First of all we generate a synthetic time serie that is stationary and follows a gaussian distribution. Then we add a single outlier and we run the SAX transformation. We test the same example for different values of the outlier.

In [37]:
ts = np.random.randn(10000).reshape(1,-1)
ts_sax = sax_transform(ts, 1000, 30,use_gaussian_assumption = True)
plt.plot(range(len(ts_sax[0,:])), ts_sax[0,:], 'b')
Out[37]:
[<matplotlib.lines.Line2D at 0x7fb13befb950>]
In [38]:
ts[0,500] = 10
ts_sax = sax_transform(ts, 1000, 30,use_gaussian_assumption = True)
plt.plot(range(len(ts_sax[0,:])), ts_sax[0,:], 'b')
Out[38]:
[<matplotlib.lines.Line2D at 0x7fb13e98c050>]
In [39]:
ts[0,500] = 100
ts_sax = sax_transform(ts, 1000, 30,use_gaussian_assumption = True)
plt.plot(range(len(ts_sax[0,:])), ts_sax[0,:], 'b')
Out[39]:
[<matplotlib.lines.Line2D at 0x7fb13c2a4590>]
In [40]:
ts[0,500] = 1000
ts_sax = sax_transform(ts, 1000, 30,use_gaussian_assumption = True)
plt.plot(range(len(ts_sax[0,:])), ts_sax[0,:], 'b')
Out[40]:
[<matplotlib.lines.Line2D at 0x7fb13c229d90>]
In [41]:
ts[0,500] = 100000
ts_sax = sax_transform(ts, 1000, 30,use_gaussian_assumption = True)
plt.plot(range(len(ts_sax[0,:])), ts_sax[0,:], 'b')
Out[41]:
[<matplotlib.lines.Line2D at 0x7fb13c28ec50>]

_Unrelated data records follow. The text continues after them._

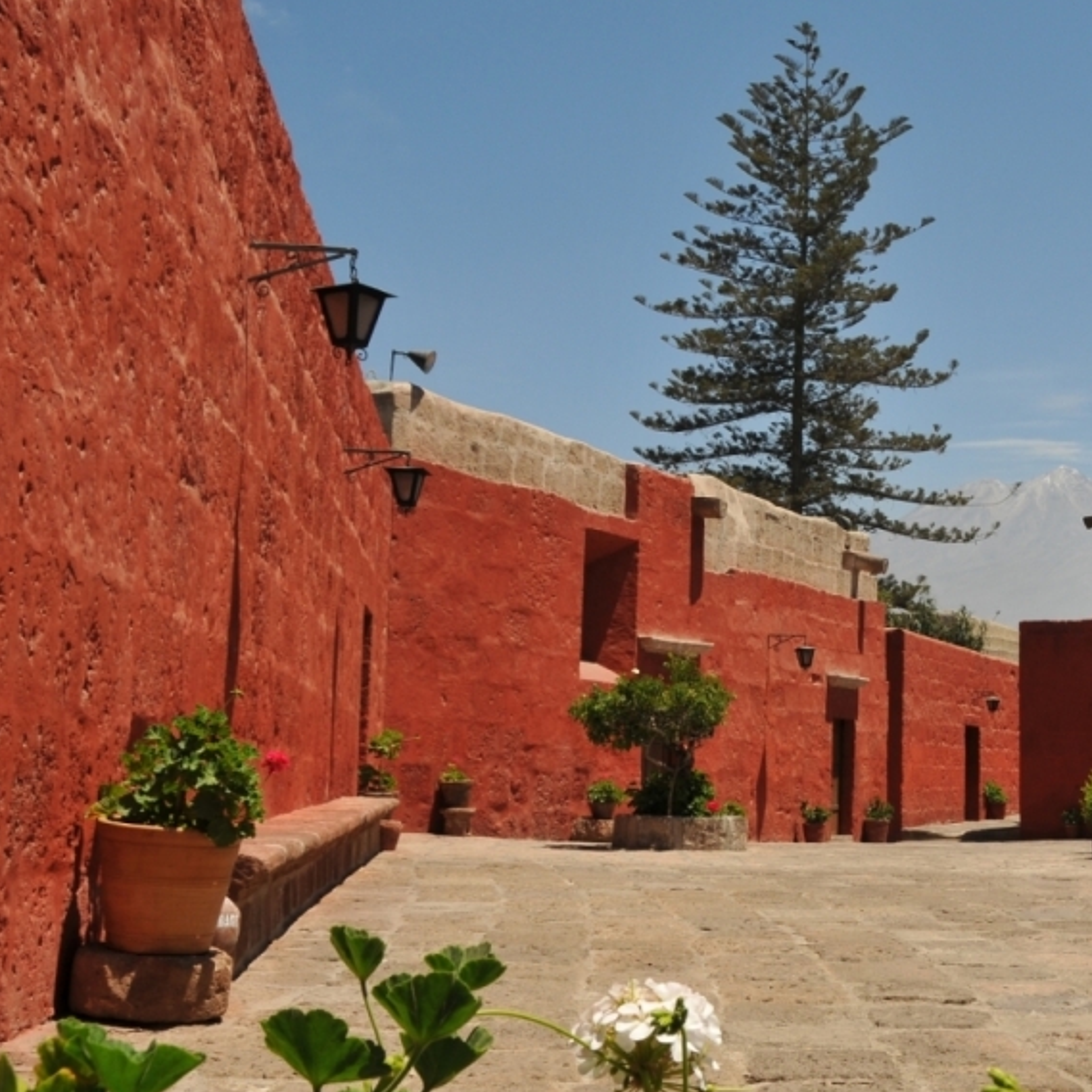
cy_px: 497
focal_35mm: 55
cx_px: 917
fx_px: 1963
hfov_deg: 30.1
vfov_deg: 31.1
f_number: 9.5
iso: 200
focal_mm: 24
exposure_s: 1/350
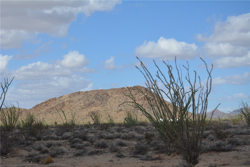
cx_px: 125
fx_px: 573
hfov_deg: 24.6
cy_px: 84
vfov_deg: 16.6
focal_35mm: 82
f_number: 7.1
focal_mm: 55
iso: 400
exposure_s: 1/2000
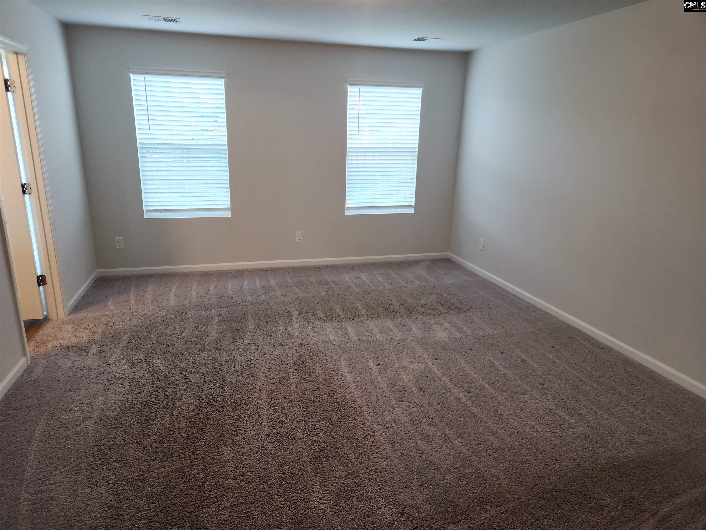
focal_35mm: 23
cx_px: 353
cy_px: 265
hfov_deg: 73.9
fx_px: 469
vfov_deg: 58.9
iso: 80
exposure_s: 1/60
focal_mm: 5.4
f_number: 1.8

These plots show us how much ealing with outliers is important even on non complex data. Why ? Because first we z-normalize each signal so, with one or several outliers, it will crush signal's information and flatten the signal. On top of that, on complex data we showed that gaussian's percentiles tend to significantly flatten information. So that's why with a single big outlier, we may have a unique ray.

To sum up

We tried in this tutorial to show you what's behind SAX algorithm, its limits and its strength. We can note that Gaussian assumption could be useful and quiet accurate if you have clean and already processed data and if you're really short in term of computation ressources. If you want to use it on raw data and you don't want to struggle with outliers processing, using real percentiles would be the best solution for you (but it needs more calculation times). In bot case, SAX is a really powerful and simple tip to discretize even noisy raw complex data in a relative short amount of time.